#### Extracted page text data
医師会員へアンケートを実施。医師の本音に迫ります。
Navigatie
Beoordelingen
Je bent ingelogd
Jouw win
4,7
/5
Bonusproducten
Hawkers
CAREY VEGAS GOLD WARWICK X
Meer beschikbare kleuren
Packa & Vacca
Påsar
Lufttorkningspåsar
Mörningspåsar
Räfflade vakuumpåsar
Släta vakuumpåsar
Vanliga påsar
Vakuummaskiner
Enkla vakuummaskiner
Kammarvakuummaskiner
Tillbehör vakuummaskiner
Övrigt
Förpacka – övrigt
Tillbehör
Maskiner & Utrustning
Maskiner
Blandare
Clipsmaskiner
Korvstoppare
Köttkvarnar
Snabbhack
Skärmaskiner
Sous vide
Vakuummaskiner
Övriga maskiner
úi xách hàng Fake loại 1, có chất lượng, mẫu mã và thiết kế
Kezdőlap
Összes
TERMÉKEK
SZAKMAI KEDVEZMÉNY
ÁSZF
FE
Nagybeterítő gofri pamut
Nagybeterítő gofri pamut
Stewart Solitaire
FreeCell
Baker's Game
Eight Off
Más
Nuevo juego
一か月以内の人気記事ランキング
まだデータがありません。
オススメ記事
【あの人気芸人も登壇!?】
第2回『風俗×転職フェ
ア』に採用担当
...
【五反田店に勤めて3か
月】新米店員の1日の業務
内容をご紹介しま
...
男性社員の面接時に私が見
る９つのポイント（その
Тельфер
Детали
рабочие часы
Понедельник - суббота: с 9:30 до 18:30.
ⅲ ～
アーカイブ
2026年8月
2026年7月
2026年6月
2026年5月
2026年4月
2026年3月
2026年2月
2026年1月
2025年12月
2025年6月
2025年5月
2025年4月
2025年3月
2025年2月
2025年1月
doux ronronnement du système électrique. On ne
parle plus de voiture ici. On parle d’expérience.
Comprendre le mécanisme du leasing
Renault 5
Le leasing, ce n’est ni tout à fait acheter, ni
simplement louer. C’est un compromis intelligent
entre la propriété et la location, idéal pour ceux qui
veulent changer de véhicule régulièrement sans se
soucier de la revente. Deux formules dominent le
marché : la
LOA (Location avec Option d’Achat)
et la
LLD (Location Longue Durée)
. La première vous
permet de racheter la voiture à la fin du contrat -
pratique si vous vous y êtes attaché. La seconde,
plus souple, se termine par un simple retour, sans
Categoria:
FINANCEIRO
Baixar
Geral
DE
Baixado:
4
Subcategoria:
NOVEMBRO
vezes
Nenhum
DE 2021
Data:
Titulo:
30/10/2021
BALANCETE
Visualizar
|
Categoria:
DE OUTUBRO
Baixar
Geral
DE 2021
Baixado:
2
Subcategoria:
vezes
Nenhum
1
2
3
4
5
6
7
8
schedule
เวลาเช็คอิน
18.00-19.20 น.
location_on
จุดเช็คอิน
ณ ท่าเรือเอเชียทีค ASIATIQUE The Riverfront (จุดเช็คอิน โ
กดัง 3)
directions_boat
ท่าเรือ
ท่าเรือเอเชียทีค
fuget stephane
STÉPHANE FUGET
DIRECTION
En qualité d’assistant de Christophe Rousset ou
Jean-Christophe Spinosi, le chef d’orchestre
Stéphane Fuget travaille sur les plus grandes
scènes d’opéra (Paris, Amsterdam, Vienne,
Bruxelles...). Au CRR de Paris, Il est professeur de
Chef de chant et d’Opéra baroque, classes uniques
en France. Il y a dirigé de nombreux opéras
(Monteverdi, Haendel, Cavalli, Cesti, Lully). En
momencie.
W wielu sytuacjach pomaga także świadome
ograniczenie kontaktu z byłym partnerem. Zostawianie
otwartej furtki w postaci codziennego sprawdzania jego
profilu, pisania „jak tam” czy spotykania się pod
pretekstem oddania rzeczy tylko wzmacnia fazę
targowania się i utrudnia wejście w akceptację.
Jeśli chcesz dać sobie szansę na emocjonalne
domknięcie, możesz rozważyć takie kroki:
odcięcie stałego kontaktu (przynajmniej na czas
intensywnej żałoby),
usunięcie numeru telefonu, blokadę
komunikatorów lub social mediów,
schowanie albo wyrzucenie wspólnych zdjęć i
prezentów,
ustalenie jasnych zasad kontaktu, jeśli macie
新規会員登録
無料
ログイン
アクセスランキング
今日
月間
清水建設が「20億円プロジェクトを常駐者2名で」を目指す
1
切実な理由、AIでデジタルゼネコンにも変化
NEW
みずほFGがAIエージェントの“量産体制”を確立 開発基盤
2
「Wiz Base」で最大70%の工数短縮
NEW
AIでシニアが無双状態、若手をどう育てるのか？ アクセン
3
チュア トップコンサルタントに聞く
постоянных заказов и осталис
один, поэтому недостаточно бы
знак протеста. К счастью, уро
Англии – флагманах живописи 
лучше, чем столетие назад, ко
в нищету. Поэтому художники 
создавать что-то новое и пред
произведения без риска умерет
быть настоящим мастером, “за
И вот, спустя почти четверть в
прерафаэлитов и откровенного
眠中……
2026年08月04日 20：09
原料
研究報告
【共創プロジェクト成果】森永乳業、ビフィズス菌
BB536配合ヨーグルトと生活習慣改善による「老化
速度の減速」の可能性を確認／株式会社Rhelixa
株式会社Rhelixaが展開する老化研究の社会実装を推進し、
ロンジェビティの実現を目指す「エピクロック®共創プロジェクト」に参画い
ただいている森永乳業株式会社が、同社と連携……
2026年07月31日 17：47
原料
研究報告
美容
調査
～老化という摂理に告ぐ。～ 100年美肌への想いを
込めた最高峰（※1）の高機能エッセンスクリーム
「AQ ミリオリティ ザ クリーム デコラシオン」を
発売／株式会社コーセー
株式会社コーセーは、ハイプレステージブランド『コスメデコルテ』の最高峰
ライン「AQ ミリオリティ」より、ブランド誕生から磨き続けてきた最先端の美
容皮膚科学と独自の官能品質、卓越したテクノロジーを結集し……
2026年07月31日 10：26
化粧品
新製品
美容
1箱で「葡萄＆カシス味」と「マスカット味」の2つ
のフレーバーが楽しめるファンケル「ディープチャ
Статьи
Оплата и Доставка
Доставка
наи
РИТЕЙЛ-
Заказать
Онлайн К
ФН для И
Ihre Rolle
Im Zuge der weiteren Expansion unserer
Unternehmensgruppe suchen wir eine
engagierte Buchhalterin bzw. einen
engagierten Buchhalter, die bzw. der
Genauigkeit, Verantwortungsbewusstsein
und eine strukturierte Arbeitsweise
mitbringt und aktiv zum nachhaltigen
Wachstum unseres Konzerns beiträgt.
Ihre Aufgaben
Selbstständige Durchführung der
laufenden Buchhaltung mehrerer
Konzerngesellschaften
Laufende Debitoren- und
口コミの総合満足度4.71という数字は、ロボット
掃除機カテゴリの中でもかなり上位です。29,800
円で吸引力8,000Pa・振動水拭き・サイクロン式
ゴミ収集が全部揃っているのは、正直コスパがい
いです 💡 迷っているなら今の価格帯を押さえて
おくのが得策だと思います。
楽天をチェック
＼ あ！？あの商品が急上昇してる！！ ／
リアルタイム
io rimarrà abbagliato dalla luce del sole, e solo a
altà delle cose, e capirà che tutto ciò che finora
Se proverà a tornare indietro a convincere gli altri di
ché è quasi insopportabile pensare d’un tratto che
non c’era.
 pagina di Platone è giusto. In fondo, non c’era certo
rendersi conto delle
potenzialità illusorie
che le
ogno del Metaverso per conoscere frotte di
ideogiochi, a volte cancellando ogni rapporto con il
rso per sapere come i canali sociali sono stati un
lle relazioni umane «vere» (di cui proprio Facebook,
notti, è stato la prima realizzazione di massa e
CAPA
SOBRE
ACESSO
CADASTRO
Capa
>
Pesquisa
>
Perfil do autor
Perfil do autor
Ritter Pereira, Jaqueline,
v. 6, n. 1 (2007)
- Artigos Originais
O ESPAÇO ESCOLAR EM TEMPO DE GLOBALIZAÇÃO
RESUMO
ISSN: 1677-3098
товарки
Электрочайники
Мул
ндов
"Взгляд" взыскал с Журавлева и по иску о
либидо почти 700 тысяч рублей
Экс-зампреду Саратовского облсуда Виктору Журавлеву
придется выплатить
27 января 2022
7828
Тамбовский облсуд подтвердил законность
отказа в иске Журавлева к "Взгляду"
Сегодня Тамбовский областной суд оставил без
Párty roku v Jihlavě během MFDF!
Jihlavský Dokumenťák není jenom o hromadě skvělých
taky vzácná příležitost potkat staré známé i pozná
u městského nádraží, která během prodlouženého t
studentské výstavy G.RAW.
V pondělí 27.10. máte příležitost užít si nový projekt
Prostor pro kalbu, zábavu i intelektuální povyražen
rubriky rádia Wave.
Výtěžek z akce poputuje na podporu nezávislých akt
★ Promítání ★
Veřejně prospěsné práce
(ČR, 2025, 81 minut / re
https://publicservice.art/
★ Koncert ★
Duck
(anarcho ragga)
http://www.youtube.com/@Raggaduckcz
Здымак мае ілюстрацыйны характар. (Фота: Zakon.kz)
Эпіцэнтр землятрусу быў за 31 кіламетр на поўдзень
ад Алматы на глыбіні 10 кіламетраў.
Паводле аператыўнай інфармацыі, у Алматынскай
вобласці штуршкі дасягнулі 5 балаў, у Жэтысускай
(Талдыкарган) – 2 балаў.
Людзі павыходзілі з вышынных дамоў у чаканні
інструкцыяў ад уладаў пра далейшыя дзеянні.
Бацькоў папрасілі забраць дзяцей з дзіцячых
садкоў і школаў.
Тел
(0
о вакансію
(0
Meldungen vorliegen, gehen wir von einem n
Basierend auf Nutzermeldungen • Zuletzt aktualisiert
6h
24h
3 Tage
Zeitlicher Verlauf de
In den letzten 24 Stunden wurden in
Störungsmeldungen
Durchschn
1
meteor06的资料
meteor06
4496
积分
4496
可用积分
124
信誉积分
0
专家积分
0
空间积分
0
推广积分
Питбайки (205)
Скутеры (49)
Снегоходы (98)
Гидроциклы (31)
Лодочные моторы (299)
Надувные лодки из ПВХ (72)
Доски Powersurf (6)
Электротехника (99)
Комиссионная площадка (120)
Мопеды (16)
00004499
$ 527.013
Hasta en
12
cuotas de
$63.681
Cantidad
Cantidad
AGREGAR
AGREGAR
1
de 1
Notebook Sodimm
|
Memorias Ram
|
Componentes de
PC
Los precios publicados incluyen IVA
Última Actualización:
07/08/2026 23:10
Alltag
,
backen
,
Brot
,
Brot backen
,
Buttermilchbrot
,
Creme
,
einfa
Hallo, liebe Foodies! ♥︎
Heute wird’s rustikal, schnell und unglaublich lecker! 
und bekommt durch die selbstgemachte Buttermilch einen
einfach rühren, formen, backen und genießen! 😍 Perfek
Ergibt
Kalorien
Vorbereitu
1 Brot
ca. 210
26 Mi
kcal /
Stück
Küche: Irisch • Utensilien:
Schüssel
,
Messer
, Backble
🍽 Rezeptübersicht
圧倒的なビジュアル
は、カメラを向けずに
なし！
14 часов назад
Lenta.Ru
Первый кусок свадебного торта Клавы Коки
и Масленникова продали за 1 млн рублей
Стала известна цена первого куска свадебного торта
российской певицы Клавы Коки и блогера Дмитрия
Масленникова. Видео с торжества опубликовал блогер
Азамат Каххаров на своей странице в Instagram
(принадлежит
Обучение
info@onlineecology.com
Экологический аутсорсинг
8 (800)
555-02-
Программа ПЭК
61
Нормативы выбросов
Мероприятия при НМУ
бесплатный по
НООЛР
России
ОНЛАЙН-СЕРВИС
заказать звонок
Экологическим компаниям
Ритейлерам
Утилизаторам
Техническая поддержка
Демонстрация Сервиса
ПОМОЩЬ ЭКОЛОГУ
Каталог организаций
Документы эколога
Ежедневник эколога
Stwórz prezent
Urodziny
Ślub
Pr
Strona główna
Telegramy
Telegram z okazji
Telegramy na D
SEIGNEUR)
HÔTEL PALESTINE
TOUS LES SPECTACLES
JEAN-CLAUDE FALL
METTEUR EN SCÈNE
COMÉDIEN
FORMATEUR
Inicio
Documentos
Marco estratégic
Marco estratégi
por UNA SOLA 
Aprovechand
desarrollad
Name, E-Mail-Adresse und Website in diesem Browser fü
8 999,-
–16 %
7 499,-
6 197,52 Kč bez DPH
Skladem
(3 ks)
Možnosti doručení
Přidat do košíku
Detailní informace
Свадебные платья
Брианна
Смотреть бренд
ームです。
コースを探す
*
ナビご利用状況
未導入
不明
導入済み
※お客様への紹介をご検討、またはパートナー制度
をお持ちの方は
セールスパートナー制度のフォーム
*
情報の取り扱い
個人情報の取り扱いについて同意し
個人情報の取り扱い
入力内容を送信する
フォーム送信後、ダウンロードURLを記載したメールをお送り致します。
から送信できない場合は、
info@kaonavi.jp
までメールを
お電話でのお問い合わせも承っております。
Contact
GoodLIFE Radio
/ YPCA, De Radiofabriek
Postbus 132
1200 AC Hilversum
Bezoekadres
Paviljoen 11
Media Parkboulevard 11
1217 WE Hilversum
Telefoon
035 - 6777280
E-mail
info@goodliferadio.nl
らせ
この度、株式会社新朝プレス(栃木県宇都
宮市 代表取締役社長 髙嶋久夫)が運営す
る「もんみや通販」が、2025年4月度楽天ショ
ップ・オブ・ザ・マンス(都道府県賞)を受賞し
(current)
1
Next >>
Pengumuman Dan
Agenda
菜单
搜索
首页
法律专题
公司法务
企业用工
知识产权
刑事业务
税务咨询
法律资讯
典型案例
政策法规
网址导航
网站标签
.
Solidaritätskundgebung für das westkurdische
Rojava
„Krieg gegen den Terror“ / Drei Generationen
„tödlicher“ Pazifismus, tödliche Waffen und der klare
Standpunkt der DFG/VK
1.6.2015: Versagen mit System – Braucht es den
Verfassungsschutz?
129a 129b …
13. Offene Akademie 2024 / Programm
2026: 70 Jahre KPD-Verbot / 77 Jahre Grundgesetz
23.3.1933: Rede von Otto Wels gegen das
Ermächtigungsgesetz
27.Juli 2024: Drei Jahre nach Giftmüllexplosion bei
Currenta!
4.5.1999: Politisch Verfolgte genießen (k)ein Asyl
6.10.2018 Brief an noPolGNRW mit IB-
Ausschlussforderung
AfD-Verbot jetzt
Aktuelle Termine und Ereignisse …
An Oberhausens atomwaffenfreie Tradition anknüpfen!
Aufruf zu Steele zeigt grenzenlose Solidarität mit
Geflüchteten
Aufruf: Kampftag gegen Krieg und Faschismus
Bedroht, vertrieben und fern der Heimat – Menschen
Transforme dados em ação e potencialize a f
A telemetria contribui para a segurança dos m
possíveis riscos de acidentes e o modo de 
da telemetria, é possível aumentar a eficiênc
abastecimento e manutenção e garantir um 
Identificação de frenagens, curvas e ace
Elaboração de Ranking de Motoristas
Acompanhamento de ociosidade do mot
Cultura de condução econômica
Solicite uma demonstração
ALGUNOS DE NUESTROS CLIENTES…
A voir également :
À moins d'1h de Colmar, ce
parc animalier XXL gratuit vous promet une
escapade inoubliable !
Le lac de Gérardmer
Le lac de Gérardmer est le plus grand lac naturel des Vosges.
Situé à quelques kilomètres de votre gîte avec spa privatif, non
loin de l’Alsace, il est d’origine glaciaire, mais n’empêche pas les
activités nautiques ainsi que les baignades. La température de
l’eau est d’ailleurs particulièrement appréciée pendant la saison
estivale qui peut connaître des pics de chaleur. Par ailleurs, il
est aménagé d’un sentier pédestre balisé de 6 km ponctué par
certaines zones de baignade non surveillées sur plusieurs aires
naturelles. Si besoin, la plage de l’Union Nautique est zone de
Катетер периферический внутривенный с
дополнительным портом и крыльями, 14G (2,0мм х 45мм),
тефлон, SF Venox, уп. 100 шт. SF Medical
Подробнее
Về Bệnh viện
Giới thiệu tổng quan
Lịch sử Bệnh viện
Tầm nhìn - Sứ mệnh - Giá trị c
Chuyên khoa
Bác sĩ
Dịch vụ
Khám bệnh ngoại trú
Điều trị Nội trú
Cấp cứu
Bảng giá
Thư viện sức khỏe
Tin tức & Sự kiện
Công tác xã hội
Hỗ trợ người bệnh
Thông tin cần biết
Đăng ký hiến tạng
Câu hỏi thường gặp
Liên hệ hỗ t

#### Problem
Write out the rows from the first one through the line containing "marché : la", with every "leasing" renamed to "crédit-bail" and nothing else changed.

#### Answer to the problem
医師会員へアンケートを実施。医師の本音に迫ります。
Navigatie
Beoordelingen
Je bent ingelogd
Jouw win
4,7
/5
Bonusproducten
Hawkers
CAREY VEGAS GOLD WARWICK X
Meer beschikbare kleuren
Packa & Vacca
Påsar
Lufttorkningspåsar
Mörningspåsar
Räfflade vakuumpåsar
Släta vakuumpåsar
Vanliga påsar
Vakuummaskiner
Enkla vakuummaskiner
Kammarvakuummaskiner
Tillbehör vakuummaskiner
Övrigt
Förpacka – övrigt
Tillbehör
Maskiner & Utrustning
Maskiner
Blandare
Clipsmaskiner
Korvstoppare
Köttkvarnar
Snabbhack
Skärmaskiner
Sous vide
Vakuummaskiner
Övriga maskiner
úi xách hàng Fake loại 1, có chất lượng, mẫu mã và thiết kế
Kezdőlap
Összes
TERMÉKEK
SZAKMAI KEDVEZMÉNY
ÁSZF
FE
Nagybeterítő gofri pamut
Nagybeterítő gofri pamut
Stewart Solitaire
FreeCell
Baker's Game
Eight Off
Más
Nuevo juego
一か月以内の人気記事ランキング
まだデータがありません。
オススメ記事
【あの人気芸人も登壇!?】
第2回『風俗×転職フェ
ア』に採用担当
...
【五反田店に勤めて3か
月】新米店員の1日の業務
内容をご紹介しま
...
男性社員の面接時に私が見
る９つのポイント（その
Тельфер
Детали
рабочие часы
Понедельник - суббота: с 9:30 до 18:30.
ⅲ ～
アーカイブ
2026年8月
2026年7月
2026年6月
2026年5月
2026年4月
2026年3月
2026年2月
2026年1月
2025年12月
2025年6月
2025年5月
2025年4月
2025年3月
2025年2月
2025年1月
doux ronronnement du système électrique. On ne
parle plus de voiture ici. On parle d’expérience.
Comprendre le mécanisme du crédit-bail
Renault 5
Le crédit-bail, ce n’est ni tout à fait acheter, ni
simplement louer. C’est un compromis intelligent
entre la propriété et la location, idéal pour ceux qui
veulent changer de véhicule régulièrement sans se
soucier de la revente. Deux formules dominent le
marché : la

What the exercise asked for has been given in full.